Sunday, December 3, 2017

The Bonzo Dog Doo-Dah Band ("The Bonzos")

The Bonzos were formed in 1962 when Vivian Stanshall and Rodney Slater became friends. Rodney Slater (saxophone) had been playing trad jazz in a college band and their preference was for the more orthodox sound of The Alberts and The Temperance Seven. The band line-up was complete with Viv Stanshall (tuba, but later lead vocals along with other wind instruments), Chris Jennings (trombone), Tom Parkinson (sousaphone), Roger Wilkes (trumpet) and Trevor Brown (banjo). Being Art students Dada was the in-thing and reference to it would have to be in the band’s name Bonzo the dog was a popular British cartoon character created by artist George Studdy in the 1920s and so the group were called the Bonzo Dog Dada Band.

• WHAT NEEDS TO BE DONE: In the band history, rewrite the paragraph beginning "The Bonzos were formed in 1962" as a short bulleted list that keeps its main facts. The records play no part in this exercise.

• ROWS:
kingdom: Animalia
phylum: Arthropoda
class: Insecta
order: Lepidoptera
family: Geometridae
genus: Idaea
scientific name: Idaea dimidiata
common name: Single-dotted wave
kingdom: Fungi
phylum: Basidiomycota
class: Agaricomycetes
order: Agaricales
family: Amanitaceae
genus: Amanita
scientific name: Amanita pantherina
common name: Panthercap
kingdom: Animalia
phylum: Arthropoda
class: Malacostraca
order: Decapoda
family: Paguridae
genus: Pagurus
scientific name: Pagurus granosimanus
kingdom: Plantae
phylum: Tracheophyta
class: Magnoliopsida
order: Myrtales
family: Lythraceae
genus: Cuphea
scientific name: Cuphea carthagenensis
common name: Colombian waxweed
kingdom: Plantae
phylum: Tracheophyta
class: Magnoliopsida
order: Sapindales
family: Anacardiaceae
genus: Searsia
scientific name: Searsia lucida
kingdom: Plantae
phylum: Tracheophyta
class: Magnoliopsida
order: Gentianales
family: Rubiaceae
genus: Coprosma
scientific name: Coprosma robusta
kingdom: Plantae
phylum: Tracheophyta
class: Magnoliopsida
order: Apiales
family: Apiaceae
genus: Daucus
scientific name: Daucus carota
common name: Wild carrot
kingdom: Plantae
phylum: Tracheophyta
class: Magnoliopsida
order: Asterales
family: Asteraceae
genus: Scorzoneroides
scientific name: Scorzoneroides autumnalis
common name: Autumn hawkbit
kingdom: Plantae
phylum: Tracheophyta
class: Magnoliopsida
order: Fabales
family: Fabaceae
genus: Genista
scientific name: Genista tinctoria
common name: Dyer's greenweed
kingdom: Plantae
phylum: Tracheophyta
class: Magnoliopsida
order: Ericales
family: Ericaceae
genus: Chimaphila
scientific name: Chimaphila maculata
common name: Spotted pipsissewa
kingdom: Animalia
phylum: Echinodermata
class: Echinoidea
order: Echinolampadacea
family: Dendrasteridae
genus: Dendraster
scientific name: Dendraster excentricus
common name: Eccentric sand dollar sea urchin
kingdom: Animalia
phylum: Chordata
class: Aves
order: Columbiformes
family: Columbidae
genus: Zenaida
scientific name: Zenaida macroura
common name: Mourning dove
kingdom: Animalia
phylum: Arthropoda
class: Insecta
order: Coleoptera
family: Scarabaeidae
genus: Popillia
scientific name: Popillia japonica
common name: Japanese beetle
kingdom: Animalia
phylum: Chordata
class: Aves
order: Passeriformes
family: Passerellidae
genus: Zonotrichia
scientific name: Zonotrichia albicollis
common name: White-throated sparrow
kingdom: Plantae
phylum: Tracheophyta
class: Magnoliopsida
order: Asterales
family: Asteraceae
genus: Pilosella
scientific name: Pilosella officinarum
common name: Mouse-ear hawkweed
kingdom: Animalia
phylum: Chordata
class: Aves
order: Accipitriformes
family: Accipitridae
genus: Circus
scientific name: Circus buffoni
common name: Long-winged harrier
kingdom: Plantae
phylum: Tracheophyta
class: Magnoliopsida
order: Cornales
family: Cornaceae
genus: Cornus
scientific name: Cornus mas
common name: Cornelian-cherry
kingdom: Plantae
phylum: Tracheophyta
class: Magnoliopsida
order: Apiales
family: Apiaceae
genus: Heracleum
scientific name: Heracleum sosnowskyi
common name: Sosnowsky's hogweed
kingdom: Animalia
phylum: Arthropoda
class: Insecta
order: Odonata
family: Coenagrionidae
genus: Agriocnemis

• EXERCISE RESULT:
- Formed in 1962 when Vivian Stanshall and Rodney Slater became friends.
- Slater (saxophone) had played trad jazz in a college band. They preferred the more orthodox sound of The Alberts and The Temperance Seven.
- Line-up:
  - Viv Stanshall: tuba, later lead vocals and other wind instruments
  - Chris Jennings: trombone
  - Tom Parkinson: sousaphone
  - Roger Wilkes: trumpet
  - Trevor Brown: banjo
- As art students, they wanted a reference to Dada in the band's name.
- Bonzo the dog was a popular British cartoon character created by George Studdy in the 1920s.
- So they named the group the Bonzo Dog Dada Band.